Chovia. O silêncio do apartamento vazio aumentava, como em ecos, os gritos abafados de um peito em crise. O som tamborilante de meu coração, de meus pensamentos, da falta que faz uma presença que preenche. Era meio-dia, precisa almoçar, e precisava fazer aquele dia um pouco mais útil.
Me esquecera de comer. Depois de muito adiar, enfreitei a chuva; desci as escadas, liguei um carro que custou a pegar. Achei um supermercado que ficasse aberto no feriado, escolhi os ingredientes torcendo para caberem dentro do orçamento planejado.
A ausência de algo vital dá seus sinais, mesmo que tentemos fingir que não sentimos seus sintomas, mesmo que racionalizemos não preciso dele sempre... Comecei a suar frio, era a pressão caindo por falta de energia no organismo.
Enquanto colocava as compras no carro, me lembrei: estou sem gás! Isso acontece também, quando se sabe o que se precisa ter, se sabe o que se quer ter, se cria uma estratégia para se ter, mas se percebe que ainda não se tem um meio, um instrumento, uma fórmula que faça acontecer.
Voltei ao mercado, comprei um pacote de bolacha pra espantar a fome. Paliativos... A chuva parara, mas a sensação molhada do ar não passou. Dirigi até o posto de gás mais próximo, implorei que fosse entregue um botijão em minha casa no fim da tarde de um feriado. O senhor, com misericórdia de meus olhos aflitos, famintos e ansiosos, foi generoso: mandou entregar.
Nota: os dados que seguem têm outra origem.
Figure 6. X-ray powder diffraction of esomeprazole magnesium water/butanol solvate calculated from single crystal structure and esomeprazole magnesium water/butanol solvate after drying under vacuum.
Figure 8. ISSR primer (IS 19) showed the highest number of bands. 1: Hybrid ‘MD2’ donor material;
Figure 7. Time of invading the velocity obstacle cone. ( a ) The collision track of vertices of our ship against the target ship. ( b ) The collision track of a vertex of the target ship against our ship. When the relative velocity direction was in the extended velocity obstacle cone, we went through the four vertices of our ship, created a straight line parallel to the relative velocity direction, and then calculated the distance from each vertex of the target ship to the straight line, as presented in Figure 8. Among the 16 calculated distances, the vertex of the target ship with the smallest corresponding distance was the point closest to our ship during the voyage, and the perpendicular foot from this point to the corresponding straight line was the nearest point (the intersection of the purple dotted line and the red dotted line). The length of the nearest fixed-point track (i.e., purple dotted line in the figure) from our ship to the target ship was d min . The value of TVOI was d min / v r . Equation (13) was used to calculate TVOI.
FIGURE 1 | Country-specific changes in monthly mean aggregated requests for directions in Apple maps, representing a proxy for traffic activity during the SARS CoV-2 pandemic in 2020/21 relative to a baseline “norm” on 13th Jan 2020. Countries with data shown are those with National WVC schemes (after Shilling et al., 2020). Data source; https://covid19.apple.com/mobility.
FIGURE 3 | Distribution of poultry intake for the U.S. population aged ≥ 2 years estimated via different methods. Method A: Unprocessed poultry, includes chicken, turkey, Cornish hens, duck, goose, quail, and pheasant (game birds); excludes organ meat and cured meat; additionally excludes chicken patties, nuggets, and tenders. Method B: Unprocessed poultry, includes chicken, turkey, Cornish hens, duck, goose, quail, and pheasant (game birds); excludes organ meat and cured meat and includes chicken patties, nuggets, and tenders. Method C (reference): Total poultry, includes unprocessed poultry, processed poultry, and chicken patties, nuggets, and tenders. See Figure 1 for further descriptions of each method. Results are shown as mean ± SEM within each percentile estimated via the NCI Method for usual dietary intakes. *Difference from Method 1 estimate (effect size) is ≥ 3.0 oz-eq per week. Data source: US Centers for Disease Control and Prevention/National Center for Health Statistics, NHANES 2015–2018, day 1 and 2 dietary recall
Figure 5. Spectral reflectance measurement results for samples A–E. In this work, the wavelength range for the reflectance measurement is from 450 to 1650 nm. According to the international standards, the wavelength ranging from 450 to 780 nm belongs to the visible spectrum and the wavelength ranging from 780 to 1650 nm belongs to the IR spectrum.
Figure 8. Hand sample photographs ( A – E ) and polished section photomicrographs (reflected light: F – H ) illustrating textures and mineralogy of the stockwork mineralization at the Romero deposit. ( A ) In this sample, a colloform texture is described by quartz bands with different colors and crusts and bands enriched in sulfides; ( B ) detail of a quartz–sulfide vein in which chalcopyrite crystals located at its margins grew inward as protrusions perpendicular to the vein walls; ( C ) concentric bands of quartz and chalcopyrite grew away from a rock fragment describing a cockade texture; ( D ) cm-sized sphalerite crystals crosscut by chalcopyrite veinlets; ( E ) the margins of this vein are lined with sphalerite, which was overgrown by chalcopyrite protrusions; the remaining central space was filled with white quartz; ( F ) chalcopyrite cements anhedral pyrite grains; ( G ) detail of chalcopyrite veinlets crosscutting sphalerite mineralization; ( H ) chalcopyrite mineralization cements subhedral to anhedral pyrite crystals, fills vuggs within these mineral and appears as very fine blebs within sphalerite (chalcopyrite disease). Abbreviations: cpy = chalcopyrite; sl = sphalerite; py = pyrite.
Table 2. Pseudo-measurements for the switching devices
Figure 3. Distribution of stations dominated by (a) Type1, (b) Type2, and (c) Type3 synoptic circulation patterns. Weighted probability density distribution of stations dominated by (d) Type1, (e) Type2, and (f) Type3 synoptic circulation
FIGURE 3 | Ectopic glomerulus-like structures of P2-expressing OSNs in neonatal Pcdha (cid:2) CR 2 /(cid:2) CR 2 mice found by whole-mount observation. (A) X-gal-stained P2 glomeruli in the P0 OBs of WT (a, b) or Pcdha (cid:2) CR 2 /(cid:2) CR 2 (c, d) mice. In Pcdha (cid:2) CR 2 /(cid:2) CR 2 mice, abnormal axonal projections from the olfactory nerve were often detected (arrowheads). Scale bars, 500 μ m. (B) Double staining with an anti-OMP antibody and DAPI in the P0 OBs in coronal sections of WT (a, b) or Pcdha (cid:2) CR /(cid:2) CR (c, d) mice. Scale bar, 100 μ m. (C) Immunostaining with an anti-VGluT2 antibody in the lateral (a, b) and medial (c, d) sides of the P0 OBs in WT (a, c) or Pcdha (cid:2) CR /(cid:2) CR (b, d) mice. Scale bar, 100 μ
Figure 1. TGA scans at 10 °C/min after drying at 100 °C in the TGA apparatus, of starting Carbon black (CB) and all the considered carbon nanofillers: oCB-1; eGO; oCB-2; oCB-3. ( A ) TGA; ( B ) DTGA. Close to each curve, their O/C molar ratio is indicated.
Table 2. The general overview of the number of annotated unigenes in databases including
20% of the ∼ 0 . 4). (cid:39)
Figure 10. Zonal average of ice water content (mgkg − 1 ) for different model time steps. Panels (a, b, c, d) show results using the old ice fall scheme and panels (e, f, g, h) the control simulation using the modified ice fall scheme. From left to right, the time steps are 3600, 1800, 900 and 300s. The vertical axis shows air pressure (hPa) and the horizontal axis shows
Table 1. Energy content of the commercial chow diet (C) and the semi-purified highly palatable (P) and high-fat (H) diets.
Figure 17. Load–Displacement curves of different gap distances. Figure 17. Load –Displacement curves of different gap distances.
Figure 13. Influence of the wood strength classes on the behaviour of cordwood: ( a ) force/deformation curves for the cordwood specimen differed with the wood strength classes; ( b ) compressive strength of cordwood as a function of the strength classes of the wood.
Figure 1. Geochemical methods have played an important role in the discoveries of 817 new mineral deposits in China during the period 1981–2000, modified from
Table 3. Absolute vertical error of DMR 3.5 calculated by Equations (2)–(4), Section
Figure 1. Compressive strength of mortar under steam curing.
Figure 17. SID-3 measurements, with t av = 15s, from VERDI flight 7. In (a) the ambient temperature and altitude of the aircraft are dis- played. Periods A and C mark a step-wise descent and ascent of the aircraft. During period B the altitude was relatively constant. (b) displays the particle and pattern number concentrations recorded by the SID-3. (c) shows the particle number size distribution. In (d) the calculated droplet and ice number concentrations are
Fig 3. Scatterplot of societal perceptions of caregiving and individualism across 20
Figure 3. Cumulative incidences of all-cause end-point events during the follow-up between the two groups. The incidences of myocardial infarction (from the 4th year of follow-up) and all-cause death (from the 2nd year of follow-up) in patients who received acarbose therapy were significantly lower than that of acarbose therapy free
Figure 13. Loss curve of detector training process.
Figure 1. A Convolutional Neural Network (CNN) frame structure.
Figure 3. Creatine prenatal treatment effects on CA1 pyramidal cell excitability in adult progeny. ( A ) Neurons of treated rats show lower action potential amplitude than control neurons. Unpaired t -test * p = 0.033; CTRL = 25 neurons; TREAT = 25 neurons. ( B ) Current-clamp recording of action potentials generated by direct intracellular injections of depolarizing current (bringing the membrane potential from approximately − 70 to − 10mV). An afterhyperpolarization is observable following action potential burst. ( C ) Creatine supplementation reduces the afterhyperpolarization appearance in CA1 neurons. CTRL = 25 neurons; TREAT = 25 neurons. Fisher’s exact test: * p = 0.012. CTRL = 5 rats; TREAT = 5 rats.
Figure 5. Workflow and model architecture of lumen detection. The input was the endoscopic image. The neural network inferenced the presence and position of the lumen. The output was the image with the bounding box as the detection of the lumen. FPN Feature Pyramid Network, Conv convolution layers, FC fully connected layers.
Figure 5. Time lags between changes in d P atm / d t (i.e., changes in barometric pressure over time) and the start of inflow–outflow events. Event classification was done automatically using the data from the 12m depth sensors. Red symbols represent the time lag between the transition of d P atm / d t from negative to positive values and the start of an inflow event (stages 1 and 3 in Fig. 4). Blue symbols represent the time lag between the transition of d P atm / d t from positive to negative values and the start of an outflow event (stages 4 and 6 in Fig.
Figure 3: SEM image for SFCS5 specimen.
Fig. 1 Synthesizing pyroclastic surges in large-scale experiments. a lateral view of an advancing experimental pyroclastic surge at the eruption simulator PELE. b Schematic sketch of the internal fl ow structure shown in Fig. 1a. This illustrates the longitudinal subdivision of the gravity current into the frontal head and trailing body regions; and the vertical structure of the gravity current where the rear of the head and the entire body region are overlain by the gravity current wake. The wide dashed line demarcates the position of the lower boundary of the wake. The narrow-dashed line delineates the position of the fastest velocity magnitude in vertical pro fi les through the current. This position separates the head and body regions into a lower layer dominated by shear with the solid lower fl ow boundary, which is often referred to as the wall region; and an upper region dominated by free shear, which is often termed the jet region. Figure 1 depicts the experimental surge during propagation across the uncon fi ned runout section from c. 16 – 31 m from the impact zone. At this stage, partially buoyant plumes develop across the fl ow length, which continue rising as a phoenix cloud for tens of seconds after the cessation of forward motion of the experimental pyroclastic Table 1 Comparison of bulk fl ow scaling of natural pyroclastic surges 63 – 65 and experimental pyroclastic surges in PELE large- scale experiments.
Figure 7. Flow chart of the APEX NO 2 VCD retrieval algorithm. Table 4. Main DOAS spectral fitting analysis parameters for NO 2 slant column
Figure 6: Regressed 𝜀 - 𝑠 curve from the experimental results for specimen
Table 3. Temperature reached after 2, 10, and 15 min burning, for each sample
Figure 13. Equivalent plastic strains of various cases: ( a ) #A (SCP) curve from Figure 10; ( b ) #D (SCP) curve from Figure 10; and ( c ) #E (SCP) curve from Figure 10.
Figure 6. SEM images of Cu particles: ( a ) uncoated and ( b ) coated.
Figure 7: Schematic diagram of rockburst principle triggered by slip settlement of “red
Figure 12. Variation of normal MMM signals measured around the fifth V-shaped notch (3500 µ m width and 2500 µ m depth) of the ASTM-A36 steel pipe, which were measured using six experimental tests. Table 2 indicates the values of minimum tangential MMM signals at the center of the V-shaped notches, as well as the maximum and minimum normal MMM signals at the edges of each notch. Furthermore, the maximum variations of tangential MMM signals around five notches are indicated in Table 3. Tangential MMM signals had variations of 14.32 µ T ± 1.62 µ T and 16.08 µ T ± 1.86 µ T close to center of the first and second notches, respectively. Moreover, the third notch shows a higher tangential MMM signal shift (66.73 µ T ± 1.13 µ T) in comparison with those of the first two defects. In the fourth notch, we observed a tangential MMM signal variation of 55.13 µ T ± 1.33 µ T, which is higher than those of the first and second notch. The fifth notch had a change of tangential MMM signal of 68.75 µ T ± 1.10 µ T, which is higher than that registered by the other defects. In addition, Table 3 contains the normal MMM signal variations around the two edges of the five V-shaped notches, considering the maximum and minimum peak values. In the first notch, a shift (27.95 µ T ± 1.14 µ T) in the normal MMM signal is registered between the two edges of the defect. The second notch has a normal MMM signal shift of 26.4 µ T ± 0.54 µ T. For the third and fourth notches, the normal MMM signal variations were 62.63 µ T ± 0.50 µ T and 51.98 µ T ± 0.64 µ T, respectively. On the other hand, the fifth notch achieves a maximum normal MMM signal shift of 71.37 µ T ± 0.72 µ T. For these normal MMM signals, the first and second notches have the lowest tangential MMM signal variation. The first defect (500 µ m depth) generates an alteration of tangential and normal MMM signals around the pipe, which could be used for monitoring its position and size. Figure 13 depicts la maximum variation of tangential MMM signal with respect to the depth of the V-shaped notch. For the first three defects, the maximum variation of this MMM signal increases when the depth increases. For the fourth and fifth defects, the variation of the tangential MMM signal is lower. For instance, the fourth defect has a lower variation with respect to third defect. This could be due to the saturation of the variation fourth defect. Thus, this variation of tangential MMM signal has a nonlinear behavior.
Agora, sentada, saboreando a sobremesa, farta com meu cardápio favorito, me lembrei de uma verdade crucial, experimentada tantas vezes, e invocada outras tantas para aplacar a falta de sossego: quanto mais difícil, quanto mais tempo e energia são empregados para se conquistar algo, mais gostoso fica. Comi o melhor estrogonofe da minha vida!